Jay Z cautionne t-il un « stéréotype juif » antisémite ?
Le nouvel album du rappeur, qui contient un titre sur les Juifs possédant "l'ensemble des biens" aux Etats-unis, a provoqué des réactions mitigées au sein de la communauté juive
Yaakov Schwartz est le rédacteur adjoint de la section Le monde juif du Times of Israël
Depuis que Jay Z a sorti son 14ème album vendredi, une plate-forme de fans fébriles s’est penchée sur les paroles de la chanson titre de l’album, « 4:44 ».
Des fans à la recherche d’indices autour des rumeurs accusant l’artiste de nombreuses infidélités et dont souffrirait son épouse, l’icône pop Beyoncé. Dans son album de 2016 « Limonade », la diva semble en effet avoir accusé son mari de la tromper et la sortie du nouvel opus du rappeur ce vendredi inclurait un mea culpa qui, s’il s’avérait authentique, devrait épargner le couple, encore heureusement marié.
Les fans juifs de l’artiste ne s’inquiètent pas moins de la situation conjugale du couple, mais ils semblent également tendre l’oreille à l’écoute d’un autre titre moins remarquable, intitulé « The Story of OJ » et qui contiendrait des paroles illustrant des stéréotypes juifs antisémites.
Évoquant une propension à gaspiller l’argent inutilement, la chanson interpelle le public :
« Vous voulez savoir ce qui est plus important que de débiter de l’argent dans un club de strip-tease ? Le crédit. Vous vous êtes déjà demandé pourquoi les Juifs possédaient tous les biens en Amérique ? C’est parce que c’est comme ça qu’ils y sont parvenus ».

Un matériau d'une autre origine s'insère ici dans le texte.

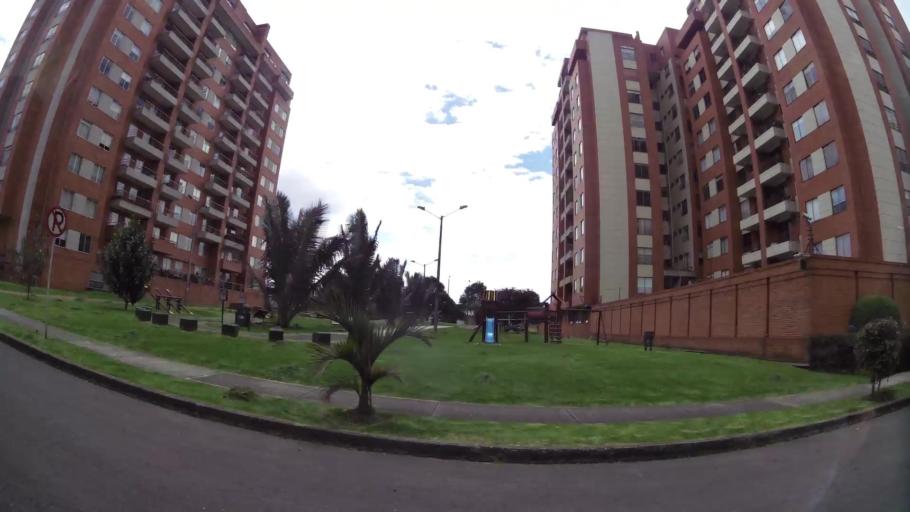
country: CO
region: Bogota D.C.
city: Bogota
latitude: 4.6380
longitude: -74.1018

Sur les réseaux sociaux juifs, des internautes se sont exprimés et une série d’opinions a déferlé sur la Toile concernant le cliché mis en cause, particulièrement caractéristique de la ville de New York, la ville natale de Jay Z, et qui compte nombre de propriétaires fonciers juifs.
As a non-property owner with bad credit who goes to strip clubs, I am offended by Jay Z's blatant antisemitism. #JayZ444
— Matt Lieb?? (@mattlieb) June 30, 2017
Né en Israël, le talentueux manager, écrivain et homme d’affaires Guy Oseary, qui compte notamment Madonna et U2 parmi ses clients, affirme que les paroles de Jay Z ont été reprises en dehors de leur contexte.

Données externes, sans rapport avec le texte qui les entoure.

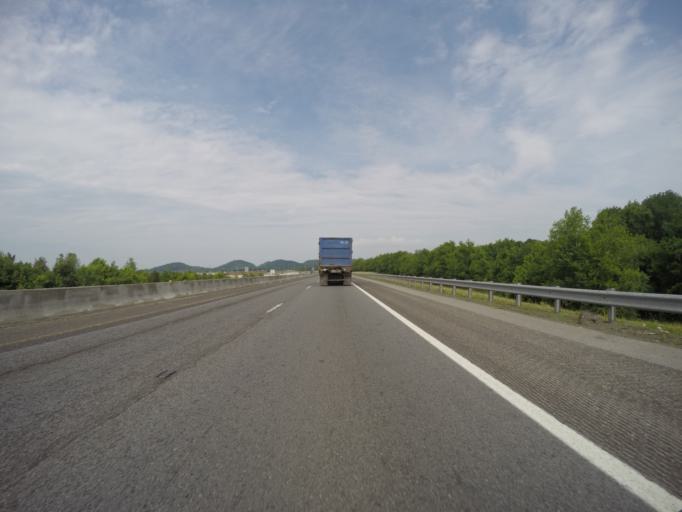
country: US
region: Tennessee
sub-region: Davidson County
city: Nashville
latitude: 36.2345
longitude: -86.8041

« Si vous écoutez la chanson dans son intégralité, vous verrez que la totalité du titre est basée sur des stéréotypes exagérés afin de faire le bilan », écrit-il sur Instagram. « Il tente de décrire les Juifs comme une communauté de personnes qui pensent avoir pris les meilleures décisions dans les affaires. »
On remarquera que les excuses inversées ne sont pas une voie à sens unique. En 2009, dans « Funny People », le film de Judd Apatow, le rappeur RZA évoquait une manifestation de racisme sur scène par un comédien qui n’était pas techniquement juif, Michael Richards, avec la phrase « Kramer a des passes-droits, parce qu’il est mon renoi »
L’histoire de Jay Z ne le dépeint pas comme un antisémite. Lors de l’inauguration du Brooklyn Barclays Center, dans lequel il était un investisseur, Jay Z a allumé une menorah, symbole du Second Temple de Jérusalem après son saccage par les Grecs. Il est également apparu dans une vidéo dénonçant toutes les formes de racisme, et l’antisémitisme spécifiquement, avec le producteur de musique Russell Simmons.
https://youtu.be/WY8mn_9JCy4
Pourtant, les paroles de « The Story of OJ » font suite à d’autres stéréotypes similaires, moins flatteurs pour les Juifs. Le mois dernier, un candidat au Conseil municipal démocratique et candidat pour Manhattan aurait publié une vidéo sur YouTube décrivant sa plate-forme de campagne. Une plate-forme visiblement mobilisée afin de lutter contre le problème des « propriétaires juifs gourmands ».
En 2015, Shaquille O’Neal s’est beaucoup exprimé sur l’engagement d’un « joli petit homme juif » en tant que conseiller financier, autre stéréotype juif « positif ».
Et une compilation vidéo choquante de références aux avocats juifs du hip-hop, à la fois positive et négative, a cumulé près de 128 000 vues sur YouTube.
Il semble que, comme la musique de Jay Z elle-même, la beauté ou la laideur de ces généralités s’appuieraient avant tout sur le regard du spectateur.